- [Task to complete]: Copy everything in the listing below, from its first line down through the line containing "common name: Mugwort", with both ends included.
== Input records ==
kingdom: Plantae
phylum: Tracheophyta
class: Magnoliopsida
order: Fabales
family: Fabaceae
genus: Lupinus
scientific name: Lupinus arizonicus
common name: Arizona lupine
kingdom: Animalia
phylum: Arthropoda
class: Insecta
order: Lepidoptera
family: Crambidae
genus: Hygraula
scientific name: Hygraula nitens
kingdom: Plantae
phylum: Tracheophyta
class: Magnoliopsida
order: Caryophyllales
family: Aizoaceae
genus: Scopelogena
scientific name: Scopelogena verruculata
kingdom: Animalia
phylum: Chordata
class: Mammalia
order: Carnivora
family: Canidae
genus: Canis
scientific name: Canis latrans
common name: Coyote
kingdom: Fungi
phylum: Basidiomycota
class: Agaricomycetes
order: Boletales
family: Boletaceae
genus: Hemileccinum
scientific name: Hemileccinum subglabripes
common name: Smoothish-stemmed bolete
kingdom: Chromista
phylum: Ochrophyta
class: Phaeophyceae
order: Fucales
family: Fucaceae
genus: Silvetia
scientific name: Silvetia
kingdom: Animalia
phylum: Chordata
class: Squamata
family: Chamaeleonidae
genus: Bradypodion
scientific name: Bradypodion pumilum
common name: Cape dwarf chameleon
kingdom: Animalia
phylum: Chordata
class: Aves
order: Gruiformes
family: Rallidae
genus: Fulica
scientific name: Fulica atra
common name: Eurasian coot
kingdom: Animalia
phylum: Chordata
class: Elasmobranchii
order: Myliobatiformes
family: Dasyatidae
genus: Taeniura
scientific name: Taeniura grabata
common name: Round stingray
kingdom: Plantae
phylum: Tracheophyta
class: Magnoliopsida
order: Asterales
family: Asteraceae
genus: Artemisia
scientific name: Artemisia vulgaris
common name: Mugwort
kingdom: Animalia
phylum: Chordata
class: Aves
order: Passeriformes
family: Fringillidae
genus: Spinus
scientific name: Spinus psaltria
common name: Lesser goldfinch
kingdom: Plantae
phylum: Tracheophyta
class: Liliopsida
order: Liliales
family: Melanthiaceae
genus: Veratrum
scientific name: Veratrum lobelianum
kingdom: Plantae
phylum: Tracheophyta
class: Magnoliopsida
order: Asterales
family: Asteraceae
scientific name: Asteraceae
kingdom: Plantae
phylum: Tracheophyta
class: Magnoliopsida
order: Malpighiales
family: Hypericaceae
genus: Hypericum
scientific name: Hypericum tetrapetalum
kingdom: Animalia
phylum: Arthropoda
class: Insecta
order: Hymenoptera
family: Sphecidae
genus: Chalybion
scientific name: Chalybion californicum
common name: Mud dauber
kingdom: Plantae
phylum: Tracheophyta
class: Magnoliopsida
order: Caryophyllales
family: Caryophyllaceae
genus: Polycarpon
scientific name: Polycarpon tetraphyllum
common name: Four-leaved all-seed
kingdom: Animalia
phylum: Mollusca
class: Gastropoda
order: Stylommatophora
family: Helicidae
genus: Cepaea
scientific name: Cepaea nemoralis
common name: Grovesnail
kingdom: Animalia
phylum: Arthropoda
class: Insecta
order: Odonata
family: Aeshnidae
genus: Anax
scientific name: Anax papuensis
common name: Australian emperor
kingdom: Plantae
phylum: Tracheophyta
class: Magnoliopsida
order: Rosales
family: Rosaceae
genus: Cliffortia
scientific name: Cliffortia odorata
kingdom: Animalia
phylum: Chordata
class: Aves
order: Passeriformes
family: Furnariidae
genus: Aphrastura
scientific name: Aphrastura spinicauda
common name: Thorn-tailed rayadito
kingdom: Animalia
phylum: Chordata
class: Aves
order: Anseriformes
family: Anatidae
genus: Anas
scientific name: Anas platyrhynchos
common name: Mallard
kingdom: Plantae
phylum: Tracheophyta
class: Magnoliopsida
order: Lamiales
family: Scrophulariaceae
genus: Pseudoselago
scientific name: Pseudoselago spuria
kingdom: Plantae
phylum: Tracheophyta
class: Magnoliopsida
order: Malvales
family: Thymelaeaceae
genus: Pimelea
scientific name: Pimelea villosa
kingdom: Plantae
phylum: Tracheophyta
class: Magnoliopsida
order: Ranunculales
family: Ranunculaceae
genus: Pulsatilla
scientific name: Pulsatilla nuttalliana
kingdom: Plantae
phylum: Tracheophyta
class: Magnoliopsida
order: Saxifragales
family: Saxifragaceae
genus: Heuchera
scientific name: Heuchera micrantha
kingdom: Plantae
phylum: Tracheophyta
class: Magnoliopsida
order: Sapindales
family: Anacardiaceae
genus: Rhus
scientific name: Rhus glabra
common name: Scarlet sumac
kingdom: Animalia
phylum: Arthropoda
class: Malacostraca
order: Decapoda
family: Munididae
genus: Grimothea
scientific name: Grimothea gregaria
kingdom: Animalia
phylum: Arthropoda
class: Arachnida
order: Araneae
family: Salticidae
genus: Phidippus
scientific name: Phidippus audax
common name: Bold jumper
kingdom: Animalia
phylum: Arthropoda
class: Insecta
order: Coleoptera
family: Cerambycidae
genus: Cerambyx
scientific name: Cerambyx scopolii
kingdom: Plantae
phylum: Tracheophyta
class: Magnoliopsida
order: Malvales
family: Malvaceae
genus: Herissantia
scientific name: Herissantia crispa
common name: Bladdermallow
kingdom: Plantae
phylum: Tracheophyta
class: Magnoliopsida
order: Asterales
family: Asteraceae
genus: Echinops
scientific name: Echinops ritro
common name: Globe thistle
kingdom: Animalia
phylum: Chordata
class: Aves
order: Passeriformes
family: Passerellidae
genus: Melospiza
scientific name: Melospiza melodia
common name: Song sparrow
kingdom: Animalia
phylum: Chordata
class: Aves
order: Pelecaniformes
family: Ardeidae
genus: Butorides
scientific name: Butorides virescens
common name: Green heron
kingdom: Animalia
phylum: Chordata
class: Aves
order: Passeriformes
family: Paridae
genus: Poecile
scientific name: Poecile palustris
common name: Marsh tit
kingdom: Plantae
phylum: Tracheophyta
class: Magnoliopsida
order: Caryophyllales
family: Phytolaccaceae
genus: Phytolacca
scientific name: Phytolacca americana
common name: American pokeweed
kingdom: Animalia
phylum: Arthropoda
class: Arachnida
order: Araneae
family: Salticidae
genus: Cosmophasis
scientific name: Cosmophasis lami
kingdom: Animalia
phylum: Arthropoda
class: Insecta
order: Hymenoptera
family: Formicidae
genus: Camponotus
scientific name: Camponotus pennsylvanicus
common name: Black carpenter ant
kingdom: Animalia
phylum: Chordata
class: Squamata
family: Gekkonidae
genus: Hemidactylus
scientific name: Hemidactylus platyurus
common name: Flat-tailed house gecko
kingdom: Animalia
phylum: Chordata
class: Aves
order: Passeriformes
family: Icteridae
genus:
===
- [Finished answer]:
kingdom: Plantae
phylum: Tracheophyta
class: Magnoliopsida
order: Fabales
family: Fabaceae
genus: Lupinus
scientific name: Lupinus arizonicus
common name: Arizona lupine
kingdom: Animalia
phylum: Arthropoda
class: Insecta
order: Lepidoptera
family: Crambidae
genus: Hygraula
scientific name: Hygraula nitens
kingdom: Plantae
phylum: Tracheophyta
class: Magnoliopsida
order: Caryophyllales
family: Aizoaceae
genus: Scopelogena
scientific name: Scopelogena verruculata
kingdom: Animalia
phylum: Chordata
class: Mammalia
order: Carnivora
family: Canidae
genus: Canis
scientific name: Canis latrans
common name: Coyote
kingdom: Fungi
phylum: Basidiomycota
class: Agaricomycetes
order: Boletales
family: Boletaceae
genus: Hemileccinum
scientific name: Hemileccinum subglabripes
common name: Smoothish-stemmed bolete
kingdom: Chromista
phylum: Ochrophyta
class: Phaeophyceae
order: Fucales
family: Fucaceae
genus: Silvetia
scientific name: Silvetia
kingdom: Animalia
phylum: Chordata
class: Squamata
family: Chamaeleonidae
genus: Bradypodion
scientific name: Bradypodion pumilum
common name: Cape dwarf chameleon
kingdom: Animalia
phylum: Chordata
class: Aves
order: Gruiformes
family: Rallidae
genus: Fulica
scientific name: Fulica atra
common name: Eurasian coot
kingdom: Animalia
phylum: Chordata
class: Elasmobranchii
order: Myliobatiformes
family: Dasyatidae
genus: Taeniura
scientific name: Taeniura grabata
common name: Round stingray
kingdom: Plantae
phylum: Tracheophyta
class: Magnoliopsida
order: Asterales
family: Asteraceae
genus: Artemisia
scientific name: Artemisia vulgaris
common name: Mugwort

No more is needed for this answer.